Ich bin ein junger Erwachsener, der sich glücklich schätzen kann. Besonders in Zeiten wie dieser Woche, tue ich genau das was ich gerne tue und was ich meiner Meinung nach am besten kann. Der Umgang mit Medien hat sich spielerisch zu meinem Spezialgebiet entwickelt. Ich habe Menschen gehabt, die meine ersten Schritte beim Gestalten, Filmen, Schreiben und Schauspielern begleitet haben. Meine Eltern haben diese Rolle zum Beispiel von Anfang an eingenommen: Rückmeldung geben, Kritik und Ansporn. Das hat es mir leicht gemacht, weil ich nicht kämpfen und suchen musste, um Menschen zu finden, die dazu bereit waren. Auf diese Weise habe ich Beschäftigungen gefunden, die mich erfüllen, mir sinnvoll vorkommen, die mittlerweile Nachfrage erzeugen und durch die ich mich entfalten und meinen Horizont immer wieder erweitern kann.
All das erwähne ich hier, weil ich in dem Film „Toto and his Sisters“ von Alexander Nanau, junge Menschen gesehen habe, denen all das fehlt. Nicht etwa nur die Unterstützung ihrer Eltern, sondern ihre Eltern selbst. Der Vater von Toto und seinen beiden Schwestern Andreea und Ana ist irgendwo im Ausland, sie wissen nicht einmal wo. Ihre Mutter ist für sieben Jahre im Gefängnis und deren Bruder soll auf die drei jungen Rumänen aufpassen. Der aber hat genug zu tun mit sich selbst, mit seinen Kumpels und Kunden, mit Heroin und Prostituierten. All das übrigens oft in der Wohnung, in der die drei Kinder leben. Er macht nicht einmal Halt davor, der 17-jährigen Ana Heroin zu spritzen.
Ich finde es schwer, mich in die Lage der drei zu versetzen. Ich denke Perspektivlosigkeit und Verzweiflung wären große Themen für mich. Aber es gibt mehr über diese jungen Menschen zu erfahren. Der vielleicht neunjährig Toto und die ungefähr fünfzehn Jahre alte Andreea besuchen ein Jugendhaus, wo sie nicht nur Lesen, Schreiben und Rechnen lernen, sondern zunehmend in ein tagesfüllendes Programm eingebunden sind. Dort unterscheiden sie sich auch nicht mehr allzu sehr von Kindern, die in Deutschland in der Schule sitzen. Die Schwierigkeiten, auf die sie beim Lernen stoßen, sind die gleichen wie bei uns.
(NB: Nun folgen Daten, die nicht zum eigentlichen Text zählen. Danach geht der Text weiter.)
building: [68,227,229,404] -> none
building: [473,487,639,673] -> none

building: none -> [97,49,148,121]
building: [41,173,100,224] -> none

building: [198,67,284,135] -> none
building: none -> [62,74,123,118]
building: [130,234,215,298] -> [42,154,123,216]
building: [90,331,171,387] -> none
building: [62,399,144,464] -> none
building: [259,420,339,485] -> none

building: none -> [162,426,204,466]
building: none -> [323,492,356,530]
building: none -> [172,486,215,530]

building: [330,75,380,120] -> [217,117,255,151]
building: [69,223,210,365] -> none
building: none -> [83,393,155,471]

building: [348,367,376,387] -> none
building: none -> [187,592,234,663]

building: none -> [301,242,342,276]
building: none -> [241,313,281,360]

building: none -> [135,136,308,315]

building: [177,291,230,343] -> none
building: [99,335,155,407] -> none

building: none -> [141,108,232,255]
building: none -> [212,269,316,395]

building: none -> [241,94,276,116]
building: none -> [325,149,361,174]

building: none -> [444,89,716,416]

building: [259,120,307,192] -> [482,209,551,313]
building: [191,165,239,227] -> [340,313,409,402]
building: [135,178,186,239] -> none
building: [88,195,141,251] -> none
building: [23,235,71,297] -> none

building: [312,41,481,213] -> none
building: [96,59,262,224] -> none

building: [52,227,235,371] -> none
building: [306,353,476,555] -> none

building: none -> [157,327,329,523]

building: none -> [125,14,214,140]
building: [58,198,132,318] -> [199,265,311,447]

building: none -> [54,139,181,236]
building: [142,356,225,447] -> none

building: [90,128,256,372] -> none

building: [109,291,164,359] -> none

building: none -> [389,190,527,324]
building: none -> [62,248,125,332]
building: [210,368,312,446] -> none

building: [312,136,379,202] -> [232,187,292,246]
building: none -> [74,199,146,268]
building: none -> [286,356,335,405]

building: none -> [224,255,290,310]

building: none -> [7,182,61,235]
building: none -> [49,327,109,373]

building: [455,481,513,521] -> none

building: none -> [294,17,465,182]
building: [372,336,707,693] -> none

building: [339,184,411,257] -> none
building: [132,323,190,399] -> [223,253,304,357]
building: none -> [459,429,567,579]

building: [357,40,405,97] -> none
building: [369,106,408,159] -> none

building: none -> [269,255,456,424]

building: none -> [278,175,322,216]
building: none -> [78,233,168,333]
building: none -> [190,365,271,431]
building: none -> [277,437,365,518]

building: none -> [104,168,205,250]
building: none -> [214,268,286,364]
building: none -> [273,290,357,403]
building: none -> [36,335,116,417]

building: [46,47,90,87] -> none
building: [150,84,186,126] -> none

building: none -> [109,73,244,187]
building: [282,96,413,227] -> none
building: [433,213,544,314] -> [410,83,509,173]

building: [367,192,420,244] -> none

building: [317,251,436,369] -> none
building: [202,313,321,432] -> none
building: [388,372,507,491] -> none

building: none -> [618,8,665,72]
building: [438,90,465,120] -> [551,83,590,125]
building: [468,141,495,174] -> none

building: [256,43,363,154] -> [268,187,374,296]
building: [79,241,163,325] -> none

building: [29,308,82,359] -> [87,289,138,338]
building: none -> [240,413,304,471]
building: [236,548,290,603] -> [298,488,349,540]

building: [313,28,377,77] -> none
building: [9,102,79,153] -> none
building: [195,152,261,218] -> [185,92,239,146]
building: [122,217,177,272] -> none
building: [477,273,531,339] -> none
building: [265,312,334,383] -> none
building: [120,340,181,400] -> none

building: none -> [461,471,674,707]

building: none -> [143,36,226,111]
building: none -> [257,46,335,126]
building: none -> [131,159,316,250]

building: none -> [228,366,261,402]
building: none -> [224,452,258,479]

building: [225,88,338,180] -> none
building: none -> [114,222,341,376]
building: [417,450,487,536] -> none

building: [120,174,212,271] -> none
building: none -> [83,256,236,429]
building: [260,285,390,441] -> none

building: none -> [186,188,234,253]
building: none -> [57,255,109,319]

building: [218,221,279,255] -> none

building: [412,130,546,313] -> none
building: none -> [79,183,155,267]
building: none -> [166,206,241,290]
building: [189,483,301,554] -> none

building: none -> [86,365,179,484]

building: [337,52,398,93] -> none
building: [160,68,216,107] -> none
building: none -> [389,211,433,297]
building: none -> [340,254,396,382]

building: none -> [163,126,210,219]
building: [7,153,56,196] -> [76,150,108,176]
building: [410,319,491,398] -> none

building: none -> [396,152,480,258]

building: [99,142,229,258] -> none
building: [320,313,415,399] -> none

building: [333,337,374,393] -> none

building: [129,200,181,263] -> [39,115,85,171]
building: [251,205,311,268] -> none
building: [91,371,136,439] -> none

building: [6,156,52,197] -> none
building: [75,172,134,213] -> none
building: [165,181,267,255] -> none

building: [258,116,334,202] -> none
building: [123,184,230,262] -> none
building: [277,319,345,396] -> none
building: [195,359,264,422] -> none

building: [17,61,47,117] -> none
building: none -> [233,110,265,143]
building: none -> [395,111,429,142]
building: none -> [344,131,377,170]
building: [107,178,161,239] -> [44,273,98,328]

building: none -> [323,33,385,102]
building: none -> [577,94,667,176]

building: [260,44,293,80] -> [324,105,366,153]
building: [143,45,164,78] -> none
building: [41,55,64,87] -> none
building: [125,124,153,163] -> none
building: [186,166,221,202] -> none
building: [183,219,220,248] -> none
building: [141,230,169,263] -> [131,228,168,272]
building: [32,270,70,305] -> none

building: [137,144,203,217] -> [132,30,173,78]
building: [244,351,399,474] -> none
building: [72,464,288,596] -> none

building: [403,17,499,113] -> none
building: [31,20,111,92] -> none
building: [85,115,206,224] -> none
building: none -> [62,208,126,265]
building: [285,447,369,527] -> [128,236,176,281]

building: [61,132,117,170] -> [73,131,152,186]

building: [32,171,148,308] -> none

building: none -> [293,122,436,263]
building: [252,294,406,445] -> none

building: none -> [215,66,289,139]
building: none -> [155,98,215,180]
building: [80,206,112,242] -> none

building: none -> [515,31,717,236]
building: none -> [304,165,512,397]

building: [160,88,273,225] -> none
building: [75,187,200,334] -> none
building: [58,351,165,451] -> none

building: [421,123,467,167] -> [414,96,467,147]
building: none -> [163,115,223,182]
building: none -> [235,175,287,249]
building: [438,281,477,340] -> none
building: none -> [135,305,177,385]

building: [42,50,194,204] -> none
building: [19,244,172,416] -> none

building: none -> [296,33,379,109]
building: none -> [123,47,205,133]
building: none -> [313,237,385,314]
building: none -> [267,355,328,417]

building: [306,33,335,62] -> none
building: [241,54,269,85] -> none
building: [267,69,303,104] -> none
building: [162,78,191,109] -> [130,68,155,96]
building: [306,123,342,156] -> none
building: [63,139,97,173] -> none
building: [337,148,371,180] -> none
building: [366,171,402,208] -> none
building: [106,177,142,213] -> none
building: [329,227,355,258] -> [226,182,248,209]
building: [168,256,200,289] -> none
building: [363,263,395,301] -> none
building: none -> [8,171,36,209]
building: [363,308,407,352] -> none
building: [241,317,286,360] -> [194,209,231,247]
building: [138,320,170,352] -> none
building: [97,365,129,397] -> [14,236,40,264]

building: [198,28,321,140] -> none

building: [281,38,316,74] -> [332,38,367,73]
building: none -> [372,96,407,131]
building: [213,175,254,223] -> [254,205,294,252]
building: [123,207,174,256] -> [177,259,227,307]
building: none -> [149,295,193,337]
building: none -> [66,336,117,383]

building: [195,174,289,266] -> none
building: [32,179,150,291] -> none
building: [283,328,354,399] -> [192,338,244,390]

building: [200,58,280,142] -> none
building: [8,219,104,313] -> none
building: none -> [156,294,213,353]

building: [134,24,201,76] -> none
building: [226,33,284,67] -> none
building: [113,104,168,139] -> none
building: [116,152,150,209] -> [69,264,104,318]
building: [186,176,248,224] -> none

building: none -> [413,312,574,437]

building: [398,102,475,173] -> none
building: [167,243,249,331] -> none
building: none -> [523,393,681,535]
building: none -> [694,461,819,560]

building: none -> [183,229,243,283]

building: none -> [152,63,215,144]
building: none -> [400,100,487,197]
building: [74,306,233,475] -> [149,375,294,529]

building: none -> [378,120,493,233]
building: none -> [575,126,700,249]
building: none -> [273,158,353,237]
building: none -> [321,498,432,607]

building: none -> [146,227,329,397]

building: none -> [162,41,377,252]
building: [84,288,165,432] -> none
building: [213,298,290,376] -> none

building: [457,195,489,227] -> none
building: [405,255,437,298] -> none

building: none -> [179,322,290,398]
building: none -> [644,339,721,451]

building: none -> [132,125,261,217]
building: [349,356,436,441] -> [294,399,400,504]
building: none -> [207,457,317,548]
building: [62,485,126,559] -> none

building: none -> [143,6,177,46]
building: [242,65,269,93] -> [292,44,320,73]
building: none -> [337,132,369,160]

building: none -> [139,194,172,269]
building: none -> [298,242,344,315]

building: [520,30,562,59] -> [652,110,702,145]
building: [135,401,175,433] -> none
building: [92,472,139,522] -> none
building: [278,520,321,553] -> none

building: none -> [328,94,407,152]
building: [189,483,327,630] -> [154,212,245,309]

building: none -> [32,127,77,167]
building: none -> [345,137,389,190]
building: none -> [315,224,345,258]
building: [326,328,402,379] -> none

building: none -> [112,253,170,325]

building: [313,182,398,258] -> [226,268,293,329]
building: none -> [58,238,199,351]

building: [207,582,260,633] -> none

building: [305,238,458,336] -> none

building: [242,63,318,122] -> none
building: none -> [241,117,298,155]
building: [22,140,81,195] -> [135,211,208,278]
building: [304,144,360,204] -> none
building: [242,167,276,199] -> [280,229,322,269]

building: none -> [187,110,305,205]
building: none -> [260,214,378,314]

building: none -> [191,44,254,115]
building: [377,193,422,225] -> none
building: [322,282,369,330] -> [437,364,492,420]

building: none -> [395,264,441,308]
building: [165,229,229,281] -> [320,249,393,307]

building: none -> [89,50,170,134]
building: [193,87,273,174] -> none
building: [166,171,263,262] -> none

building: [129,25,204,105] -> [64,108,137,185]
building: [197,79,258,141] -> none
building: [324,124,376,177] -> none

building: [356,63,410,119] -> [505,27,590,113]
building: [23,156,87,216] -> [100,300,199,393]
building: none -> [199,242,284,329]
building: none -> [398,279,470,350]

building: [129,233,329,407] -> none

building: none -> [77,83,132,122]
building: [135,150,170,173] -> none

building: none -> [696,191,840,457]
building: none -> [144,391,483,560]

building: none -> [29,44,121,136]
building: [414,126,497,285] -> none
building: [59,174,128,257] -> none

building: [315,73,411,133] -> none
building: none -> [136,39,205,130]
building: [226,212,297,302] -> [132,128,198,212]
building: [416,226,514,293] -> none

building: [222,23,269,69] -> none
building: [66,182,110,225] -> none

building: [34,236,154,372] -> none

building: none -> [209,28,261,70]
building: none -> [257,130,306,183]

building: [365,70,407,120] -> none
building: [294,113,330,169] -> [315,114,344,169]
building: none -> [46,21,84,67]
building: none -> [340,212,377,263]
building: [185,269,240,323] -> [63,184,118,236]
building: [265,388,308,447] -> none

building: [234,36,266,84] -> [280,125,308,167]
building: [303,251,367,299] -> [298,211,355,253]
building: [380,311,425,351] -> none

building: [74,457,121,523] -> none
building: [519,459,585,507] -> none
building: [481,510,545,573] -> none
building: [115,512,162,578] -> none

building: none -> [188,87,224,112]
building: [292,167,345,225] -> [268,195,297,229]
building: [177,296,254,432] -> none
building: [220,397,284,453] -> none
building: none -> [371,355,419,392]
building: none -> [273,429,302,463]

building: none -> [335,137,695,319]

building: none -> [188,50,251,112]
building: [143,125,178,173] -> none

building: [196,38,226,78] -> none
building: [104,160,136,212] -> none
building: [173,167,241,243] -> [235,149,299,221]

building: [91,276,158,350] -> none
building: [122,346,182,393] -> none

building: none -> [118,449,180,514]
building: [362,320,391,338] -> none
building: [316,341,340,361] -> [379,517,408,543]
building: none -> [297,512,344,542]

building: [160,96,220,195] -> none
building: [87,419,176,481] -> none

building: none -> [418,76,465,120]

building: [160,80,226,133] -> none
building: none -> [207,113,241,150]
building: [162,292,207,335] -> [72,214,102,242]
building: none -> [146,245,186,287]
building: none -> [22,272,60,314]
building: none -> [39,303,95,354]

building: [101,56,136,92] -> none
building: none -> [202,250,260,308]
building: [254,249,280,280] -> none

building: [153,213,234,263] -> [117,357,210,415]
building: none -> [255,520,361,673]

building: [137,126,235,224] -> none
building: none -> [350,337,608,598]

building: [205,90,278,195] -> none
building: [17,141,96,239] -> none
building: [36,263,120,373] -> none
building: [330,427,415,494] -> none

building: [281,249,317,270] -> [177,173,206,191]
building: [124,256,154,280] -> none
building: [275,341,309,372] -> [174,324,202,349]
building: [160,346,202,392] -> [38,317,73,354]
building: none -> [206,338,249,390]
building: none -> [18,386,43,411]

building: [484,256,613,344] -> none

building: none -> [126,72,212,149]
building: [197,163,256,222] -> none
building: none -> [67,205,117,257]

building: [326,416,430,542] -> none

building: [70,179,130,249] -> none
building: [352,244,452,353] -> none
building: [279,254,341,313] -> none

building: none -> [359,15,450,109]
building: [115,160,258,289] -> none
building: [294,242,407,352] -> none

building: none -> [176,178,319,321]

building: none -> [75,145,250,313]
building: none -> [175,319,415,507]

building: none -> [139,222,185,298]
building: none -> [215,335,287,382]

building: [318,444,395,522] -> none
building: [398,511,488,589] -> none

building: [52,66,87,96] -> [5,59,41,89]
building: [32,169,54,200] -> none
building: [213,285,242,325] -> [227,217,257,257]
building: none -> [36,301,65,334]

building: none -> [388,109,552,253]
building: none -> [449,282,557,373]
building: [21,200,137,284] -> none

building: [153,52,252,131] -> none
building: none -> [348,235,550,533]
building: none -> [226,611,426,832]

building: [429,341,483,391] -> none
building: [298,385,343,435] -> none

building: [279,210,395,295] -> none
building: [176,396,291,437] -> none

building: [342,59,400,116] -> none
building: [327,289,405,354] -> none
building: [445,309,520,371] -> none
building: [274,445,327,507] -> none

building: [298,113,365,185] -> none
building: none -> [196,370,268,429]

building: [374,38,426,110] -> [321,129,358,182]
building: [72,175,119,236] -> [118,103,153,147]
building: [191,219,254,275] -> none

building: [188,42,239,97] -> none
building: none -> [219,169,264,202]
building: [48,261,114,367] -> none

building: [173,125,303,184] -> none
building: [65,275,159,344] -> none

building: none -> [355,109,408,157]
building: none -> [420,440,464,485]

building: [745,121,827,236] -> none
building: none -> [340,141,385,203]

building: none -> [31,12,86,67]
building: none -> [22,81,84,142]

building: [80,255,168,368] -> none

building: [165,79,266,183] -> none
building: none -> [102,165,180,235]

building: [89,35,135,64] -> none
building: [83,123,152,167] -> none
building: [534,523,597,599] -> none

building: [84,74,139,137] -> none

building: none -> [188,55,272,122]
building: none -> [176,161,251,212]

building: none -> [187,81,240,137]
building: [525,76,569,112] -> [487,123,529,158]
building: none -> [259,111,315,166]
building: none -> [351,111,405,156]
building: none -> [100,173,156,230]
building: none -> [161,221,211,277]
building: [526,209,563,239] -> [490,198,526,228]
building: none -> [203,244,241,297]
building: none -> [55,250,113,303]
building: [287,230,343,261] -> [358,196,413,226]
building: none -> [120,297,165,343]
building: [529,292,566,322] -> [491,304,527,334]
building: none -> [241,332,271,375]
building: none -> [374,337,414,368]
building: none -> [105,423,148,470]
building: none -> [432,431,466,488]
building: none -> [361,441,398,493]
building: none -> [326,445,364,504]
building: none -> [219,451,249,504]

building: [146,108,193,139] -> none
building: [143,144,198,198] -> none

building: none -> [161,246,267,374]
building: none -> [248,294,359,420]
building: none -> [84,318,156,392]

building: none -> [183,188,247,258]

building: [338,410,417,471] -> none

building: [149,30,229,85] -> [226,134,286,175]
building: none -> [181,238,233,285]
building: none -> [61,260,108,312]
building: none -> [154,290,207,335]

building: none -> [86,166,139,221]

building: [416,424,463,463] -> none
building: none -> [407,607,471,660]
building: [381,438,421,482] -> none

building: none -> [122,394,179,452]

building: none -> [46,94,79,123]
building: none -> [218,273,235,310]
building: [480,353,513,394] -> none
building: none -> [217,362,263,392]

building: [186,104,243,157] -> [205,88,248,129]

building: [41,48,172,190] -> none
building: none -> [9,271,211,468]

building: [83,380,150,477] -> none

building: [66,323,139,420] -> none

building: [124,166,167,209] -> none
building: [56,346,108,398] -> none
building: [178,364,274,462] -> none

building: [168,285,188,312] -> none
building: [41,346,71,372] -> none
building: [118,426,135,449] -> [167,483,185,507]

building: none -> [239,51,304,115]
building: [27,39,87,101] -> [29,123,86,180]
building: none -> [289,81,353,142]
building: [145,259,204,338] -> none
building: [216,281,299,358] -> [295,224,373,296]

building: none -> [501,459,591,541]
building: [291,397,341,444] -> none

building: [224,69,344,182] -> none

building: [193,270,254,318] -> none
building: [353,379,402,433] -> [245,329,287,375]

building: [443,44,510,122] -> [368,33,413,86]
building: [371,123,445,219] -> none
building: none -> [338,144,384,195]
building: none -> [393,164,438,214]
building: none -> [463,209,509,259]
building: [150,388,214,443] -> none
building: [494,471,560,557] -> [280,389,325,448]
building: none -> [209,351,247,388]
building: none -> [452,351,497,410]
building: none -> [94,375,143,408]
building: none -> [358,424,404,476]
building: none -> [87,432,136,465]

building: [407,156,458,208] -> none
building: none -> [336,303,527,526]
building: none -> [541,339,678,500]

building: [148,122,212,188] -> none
Andreea entscheidet, mit Toto in ein Waisenhaus zu ziehen, um der Situation zu Hause zu entgehen. Außerdem besuchen die beiden einen Tanzkurs, in dem Toto immer wieder auffällt, weil er schwer zu disziplinieren ist und das Gegenteil von allen anderen tut. Nicht aus Überforderung mit den Bewegungen oder dem Rhythmus, sondern weil er sie spielerisch erforscht. Er kämmt die Vorgaben gegen den Strich und übertrifft schon bald alle anderen im Kurs.
Die Geschichte der drei Geschwister jagt mir Schauer über den Rücken. Warme und kalte, weil ich nicht sicher bin, ob ich an ihrer Stelle in der Lage gewesen wäre, die Herausforderungen zu meistern und weil es so schmerzhaft ist, zu sehen, wie sie Rückschläge erfahren. Ich erlebe ein emotionales Wechselbad, während ich Zeuge werde, wie kindliche Naivität all das überlebt und den Schlüssel zur Hoffnung darstellt und wie verhängsvoll sie zugleich sein kann. Mehrmals kehrt Andreea in die Wohnung der Mutter zurück, um ihre Schwester zum Ausziehen zu bewegen. Die wirft den vor Hoffnungslosigkeit fliehenden Geschwistern vor, dass sie Verrat an der Familie begehen. Dabei kommt es zu einer herzzerreißenden Szene, von der ich nach dem Film erfahre, dass Andreea sie selbst dokumentiert hat.
Die Bilder, die sie aufgenommen hat, sind so stark, dass ich hinter ihnen die Arbeit eines professionellen Kameramann vermutet habe. Eine von vielen Überraschungen, die diese jungen Menschen auf Lager haben. Ziemlich beeindruckt und auch ratlos verlasse ich das Kino. Ich habe kein Fazit zum Film, ich denke auch nicht, dass er eines anbietet. Empfehlen kann ich ihn sehr!